Kevin’s Aerospace Engineering degree constantly challenges him.
An important part of his degree is not only to solve complex problems but also explain what they are and how they can be resolved in a simple way.
Kevin, in his future career, will be required to inform his clients and help them make the best engineering decisions that are the most financially viable.
Engineering technology is also constantly changing and Kevin needs to make sure that is up to date with all the latest innovations.
What are the top attributes you’ve developed through your degree?
I do Aerospace Engineering and the first thing is good judgement. I think it’s always impressed upon you that the work you’re doing does impact somebody whether it’s a bridge, a house, an aeroplane – not only are these things extremely expensive but lives are depending on what you’re doing so you have to be careful, precise, measured and also mindful that someone’s life depends on your work.
Acquire and apply knowledge in a rigorous way:
You might go out and do a survey of not just clients, just get data, being able to see what data is relevant for what so, as Engineers, we see masses and masses of data information, being able to pick the right pieces of data for the right people.
Research for purely academic sense is something we could all aspire to but there’s always an audience – someone will read your report, somebody will read your dissertation, someone will read your paper. This person will not always be your professor, someone who knows something about us. We often have to produce reports for local councils or the Government and these are people who don’t have the time to read through every single page, and the expertise to understand the technical term. We need to be able to present what are very complex problems in very simple language.
What are the top attributes you’ve developed through a chosen module?
Grasp the principles and practices of my field of study:
The module is Low Speed Aerodynamics, which is how to understand the behaviour of fluid as it travels around an object. One of the things we find, especially in a university like Queen Mary, is that we draw from lecturers and students from all across the world. As a result you have different approaches to different scientific principles. One of the key things is being able to understand the principle at heart so no matter which way it’s packaged – no matter which way, for example, a Chinese counterpart has approached it – you understand the core principles.
Explain and argue clearly and concisely:
Again, these are very complex and very technical topics; you have to always present them in a very, very simple way. There’s lots of data to go through, there’s lots of information to read, and you need to condense all that into a 500 word report.

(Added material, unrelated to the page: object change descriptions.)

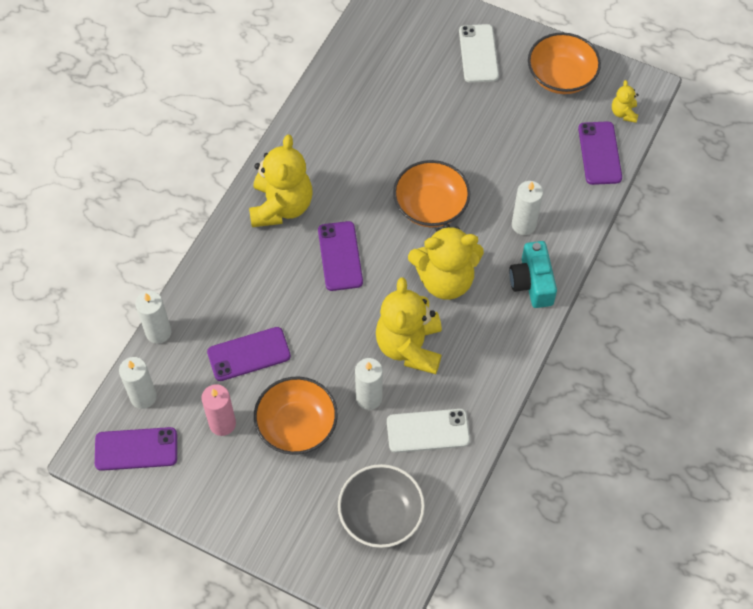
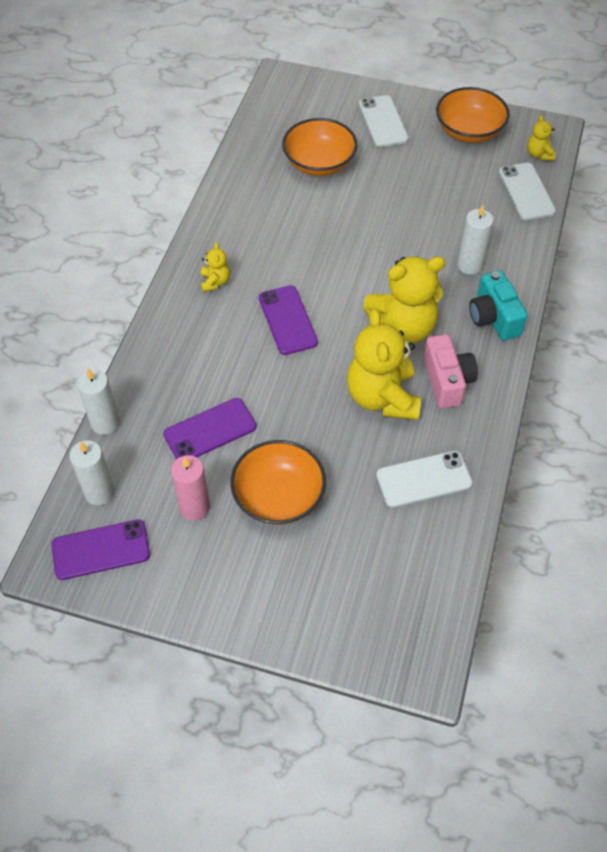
camera: 10 degrees left, 5 degrees down
(281, 206) = (215, 282): yellow teddy bear -> yellow teddy bear, size x0.45
(369, 398) = (351, 455): white candle -> none
(381, 514) = (394, 576): grey bowl -> none
(430, 206) = (370, 261): orange bowl -> orange bowl (319, 163)
(472, 340) = (447, 381): none -> pink camera
(599, 153) = (526, 192): purple phone -> white phone

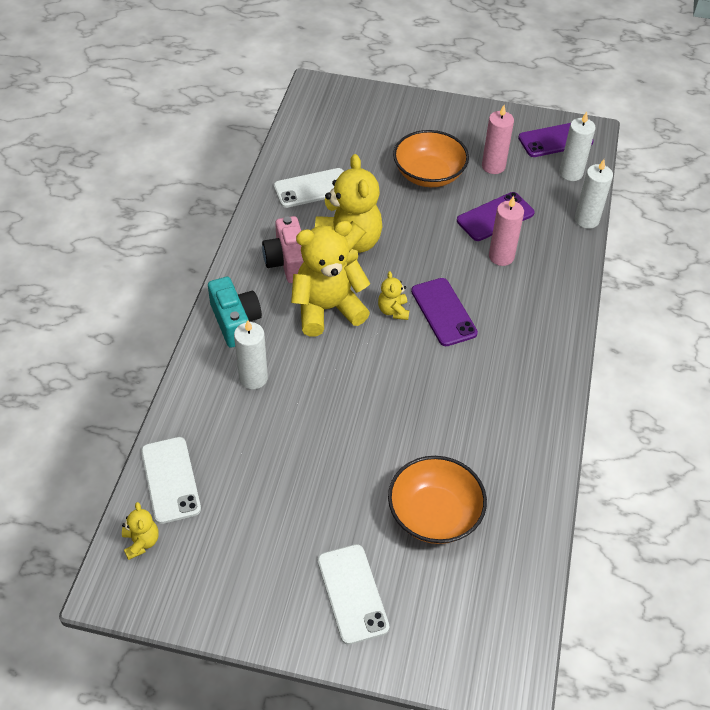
camera: 175 degrees right, 5 degrees down
(215, 282) = (526, 349): yellow teddy bear -> yellow teddy bear (393, 311)
(215, 379) = (501, 256): none -> pink candle
(469, 131) = (231, 580): orange bowl -> none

Use technologies to access and interpret information effectively:
Almost every term there’s been an upgrade on some technology we use whether it’s a new form of wind tunnels – whether it’s a new form of laser technology or even a programming language. These change every 3 to 4 months, so you need to be able to adapt to that very quickly. For example, the emergence of smart phones and the internet means that people round the world are almost every day coming up with a new tool to analyse, to examine, to understand, and you have to be on top of that almost on a week-to-week basis.